◆ THE TASK
Your answer should be one number: how many lines below hold the word "linecap".

═══ THE INPUT

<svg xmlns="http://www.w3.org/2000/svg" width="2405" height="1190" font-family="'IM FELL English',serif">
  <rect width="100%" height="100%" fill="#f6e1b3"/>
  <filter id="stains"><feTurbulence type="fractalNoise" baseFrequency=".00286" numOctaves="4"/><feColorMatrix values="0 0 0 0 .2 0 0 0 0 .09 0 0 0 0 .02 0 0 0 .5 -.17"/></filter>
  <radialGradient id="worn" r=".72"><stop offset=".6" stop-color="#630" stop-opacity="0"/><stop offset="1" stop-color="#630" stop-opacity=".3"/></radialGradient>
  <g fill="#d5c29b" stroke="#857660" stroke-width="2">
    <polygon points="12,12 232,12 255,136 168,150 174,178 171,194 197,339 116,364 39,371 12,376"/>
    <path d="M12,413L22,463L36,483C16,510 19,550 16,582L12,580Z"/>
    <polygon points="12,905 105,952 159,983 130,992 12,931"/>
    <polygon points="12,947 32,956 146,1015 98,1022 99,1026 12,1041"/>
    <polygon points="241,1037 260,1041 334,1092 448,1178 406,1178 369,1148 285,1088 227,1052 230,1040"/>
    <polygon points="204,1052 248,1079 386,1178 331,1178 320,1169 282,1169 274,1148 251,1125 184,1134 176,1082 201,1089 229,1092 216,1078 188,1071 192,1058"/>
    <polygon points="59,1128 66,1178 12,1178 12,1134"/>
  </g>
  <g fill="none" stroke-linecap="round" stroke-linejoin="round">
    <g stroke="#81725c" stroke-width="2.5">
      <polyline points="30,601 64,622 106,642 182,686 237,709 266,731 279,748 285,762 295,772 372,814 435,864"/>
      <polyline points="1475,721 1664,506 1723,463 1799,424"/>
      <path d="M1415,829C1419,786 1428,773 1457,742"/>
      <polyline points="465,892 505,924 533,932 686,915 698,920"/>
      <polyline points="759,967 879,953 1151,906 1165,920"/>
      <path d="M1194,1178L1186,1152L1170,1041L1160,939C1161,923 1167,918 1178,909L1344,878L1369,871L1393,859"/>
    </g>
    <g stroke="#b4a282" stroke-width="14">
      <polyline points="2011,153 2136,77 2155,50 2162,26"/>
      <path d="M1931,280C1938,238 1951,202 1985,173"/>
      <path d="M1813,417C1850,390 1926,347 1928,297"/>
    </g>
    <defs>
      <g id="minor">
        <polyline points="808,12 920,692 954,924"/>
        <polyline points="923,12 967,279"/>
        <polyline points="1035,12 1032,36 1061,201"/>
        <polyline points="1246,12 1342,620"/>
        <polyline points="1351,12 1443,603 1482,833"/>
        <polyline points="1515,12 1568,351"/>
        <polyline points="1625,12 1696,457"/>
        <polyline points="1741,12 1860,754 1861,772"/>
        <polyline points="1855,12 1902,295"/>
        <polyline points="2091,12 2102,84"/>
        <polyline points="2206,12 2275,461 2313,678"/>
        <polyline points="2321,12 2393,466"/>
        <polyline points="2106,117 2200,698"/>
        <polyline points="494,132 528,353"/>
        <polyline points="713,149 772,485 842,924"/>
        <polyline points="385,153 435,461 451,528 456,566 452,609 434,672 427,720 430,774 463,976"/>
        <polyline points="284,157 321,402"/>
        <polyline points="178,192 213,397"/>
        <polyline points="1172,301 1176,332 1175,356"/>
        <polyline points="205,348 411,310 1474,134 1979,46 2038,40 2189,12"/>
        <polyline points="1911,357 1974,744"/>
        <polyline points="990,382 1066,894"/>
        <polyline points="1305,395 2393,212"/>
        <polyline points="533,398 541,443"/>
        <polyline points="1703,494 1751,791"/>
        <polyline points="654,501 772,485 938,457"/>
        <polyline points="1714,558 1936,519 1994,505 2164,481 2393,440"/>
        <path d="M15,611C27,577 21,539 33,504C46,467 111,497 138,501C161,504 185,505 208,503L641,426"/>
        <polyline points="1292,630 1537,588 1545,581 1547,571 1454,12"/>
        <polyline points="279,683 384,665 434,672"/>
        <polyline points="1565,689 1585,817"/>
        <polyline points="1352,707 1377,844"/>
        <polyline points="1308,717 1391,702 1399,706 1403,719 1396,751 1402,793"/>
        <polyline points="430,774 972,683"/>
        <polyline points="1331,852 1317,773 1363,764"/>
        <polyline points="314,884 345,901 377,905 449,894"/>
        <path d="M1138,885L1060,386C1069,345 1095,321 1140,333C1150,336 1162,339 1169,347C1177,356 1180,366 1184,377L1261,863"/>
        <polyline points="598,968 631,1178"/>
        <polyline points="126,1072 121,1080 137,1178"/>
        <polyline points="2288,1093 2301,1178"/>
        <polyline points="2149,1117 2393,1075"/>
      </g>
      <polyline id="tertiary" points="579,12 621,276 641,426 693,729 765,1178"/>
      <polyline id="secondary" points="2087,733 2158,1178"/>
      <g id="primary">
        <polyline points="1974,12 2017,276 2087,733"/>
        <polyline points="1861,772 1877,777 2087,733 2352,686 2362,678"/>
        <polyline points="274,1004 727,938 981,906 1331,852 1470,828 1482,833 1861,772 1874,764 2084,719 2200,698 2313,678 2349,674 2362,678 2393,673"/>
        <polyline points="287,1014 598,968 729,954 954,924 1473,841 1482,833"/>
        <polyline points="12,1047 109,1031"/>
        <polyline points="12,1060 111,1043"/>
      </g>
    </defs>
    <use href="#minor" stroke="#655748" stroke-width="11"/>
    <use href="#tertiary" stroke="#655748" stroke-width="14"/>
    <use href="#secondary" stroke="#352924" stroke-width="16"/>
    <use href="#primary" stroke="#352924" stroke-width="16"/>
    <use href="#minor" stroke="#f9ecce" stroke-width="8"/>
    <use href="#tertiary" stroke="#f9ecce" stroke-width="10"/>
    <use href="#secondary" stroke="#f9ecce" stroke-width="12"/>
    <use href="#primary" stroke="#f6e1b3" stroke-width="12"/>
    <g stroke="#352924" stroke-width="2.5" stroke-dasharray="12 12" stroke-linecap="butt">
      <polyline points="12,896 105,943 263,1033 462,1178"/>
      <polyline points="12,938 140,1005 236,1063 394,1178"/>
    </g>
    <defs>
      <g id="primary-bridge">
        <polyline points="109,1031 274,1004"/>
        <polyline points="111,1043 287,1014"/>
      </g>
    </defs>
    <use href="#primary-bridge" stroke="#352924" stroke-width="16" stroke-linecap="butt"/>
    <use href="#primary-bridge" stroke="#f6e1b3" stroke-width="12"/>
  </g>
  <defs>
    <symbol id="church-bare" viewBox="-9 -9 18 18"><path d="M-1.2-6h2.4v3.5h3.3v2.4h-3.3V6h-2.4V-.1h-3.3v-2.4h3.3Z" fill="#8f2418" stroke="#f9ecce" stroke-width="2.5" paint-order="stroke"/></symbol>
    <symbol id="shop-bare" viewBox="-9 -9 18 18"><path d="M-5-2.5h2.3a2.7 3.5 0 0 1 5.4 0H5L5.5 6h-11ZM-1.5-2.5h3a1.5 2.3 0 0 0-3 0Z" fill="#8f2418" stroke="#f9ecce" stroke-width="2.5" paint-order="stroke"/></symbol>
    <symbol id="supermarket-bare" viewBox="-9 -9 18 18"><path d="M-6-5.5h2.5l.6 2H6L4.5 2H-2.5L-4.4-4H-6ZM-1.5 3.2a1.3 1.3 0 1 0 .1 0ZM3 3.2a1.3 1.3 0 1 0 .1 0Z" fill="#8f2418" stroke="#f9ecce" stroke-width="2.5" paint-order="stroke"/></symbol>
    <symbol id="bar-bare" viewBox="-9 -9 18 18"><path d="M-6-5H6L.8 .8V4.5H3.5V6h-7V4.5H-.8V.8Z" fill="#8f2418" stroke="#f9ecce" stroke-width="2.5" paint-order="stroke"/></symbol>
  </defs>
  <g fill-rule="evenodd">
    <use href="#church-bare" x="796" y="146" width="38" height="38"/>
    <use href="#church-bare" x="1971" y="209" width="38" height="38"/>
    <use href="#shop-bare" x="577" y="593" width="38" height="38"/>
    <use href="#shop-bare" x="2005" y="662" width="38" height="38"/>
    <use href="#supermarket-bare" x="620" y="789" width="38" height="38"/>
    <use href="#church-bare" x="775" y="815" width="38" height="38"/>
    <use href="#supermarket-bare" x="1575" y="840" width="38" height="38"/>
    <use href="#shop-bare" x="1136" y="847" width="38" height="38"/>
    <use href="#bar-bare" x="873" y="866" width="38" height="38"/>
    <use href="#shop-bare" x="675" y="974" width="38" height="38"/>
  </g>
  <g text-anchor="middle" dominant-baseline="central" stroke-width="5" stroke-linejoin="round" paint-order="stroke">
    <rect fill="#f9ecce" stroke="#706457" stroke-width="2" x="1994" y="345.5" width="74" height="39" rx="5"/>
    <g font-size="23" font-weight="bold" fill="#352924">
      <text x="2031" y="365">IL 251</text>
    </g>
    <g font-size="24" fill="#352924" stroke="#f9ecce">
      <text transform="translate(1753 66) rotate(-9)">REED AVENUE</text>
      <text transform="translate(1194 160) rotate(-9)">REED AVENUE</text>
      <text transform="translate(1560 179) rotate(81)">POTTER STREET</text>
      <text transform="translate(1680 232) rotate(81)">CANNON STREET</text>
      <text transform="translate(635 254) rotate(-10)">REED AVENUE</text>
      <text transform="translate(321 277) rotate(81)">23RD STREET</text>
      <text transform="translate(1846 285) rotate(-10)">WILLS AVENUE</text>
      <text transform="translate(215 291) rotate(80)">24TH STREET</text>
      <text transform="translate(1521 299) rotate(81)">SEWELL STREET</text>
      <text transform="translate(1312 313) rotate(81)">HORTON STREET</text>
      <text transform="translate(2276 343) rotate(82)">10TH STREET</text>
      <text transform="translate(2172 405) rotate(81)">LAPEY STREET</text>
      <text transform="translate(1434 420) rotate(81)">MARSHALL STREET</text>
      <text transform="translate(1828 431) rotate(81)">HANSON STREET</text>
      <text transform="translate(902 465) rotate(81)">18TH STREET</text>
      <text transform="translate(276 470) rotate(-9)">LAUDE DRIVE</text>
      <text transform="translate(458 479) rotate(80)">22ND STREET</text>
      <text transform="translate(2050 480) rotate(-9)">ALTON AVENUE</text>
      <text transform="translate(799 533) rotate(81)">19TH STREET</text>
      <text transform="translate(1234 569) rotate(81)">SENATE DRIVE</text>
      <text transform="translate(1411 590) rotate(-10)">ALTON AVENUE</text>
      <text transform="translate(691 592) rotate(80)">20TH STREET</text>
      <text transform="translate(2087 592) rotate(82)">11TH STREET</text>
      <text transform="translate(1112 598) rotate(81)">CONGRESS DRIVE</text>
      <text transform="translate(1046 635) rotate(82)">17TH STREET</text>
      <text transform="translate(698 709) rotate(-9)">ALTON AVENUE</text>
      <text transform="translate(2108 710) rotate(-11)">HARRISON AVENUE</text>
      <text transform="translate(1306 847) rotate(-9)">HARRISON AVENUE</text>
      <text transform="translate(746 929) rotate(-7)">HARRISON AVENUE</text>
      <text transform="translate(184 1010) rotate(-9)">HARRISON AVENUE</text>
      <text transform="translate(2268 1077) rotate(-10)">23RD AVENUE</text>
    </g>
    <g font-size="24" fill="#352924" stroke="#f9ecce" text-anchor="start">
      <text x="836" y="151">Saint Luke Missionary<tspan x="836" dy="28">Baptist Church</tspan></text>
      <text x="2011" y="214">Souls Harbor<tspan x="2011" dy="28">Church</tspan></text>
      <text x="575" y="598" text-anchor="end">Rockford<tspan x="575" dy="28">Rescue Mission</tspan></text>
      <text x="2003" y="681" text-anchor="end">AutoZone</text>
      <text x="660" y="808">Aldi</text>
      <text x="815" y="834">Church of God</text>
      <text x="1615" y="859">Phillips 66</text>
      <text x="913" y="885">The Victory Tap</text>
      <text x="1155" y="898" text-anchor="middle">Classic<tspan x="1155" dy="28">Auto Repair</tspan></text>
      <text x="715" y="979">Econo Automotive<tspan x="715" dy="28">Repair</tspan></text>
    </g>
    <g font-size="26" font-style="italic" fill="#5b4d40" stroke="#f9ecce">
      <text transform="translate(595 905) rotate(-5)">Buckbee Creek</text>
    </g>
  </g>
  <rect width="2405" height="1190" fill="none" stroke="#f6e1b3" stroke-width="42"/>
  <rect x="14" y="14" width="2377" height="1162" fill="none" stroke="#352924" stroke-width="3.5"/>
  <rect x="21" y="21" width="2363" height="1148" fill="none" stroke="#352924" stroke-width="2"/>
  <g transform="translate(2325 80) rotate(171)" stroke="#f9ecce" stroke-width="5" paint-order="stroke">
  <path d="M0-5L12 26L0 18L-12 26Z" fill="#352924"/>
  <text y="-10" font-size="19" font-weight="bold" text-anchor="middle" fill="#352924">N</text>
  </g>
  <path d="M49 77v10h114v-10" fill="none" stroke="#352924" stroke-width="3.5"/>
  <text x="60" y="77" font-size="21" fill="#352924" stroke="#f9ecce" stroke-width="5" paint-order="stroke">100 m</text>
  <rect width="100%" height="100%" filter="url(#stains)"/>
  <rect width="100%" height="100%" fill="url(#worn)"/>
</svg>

══════

◆ ANSWER
3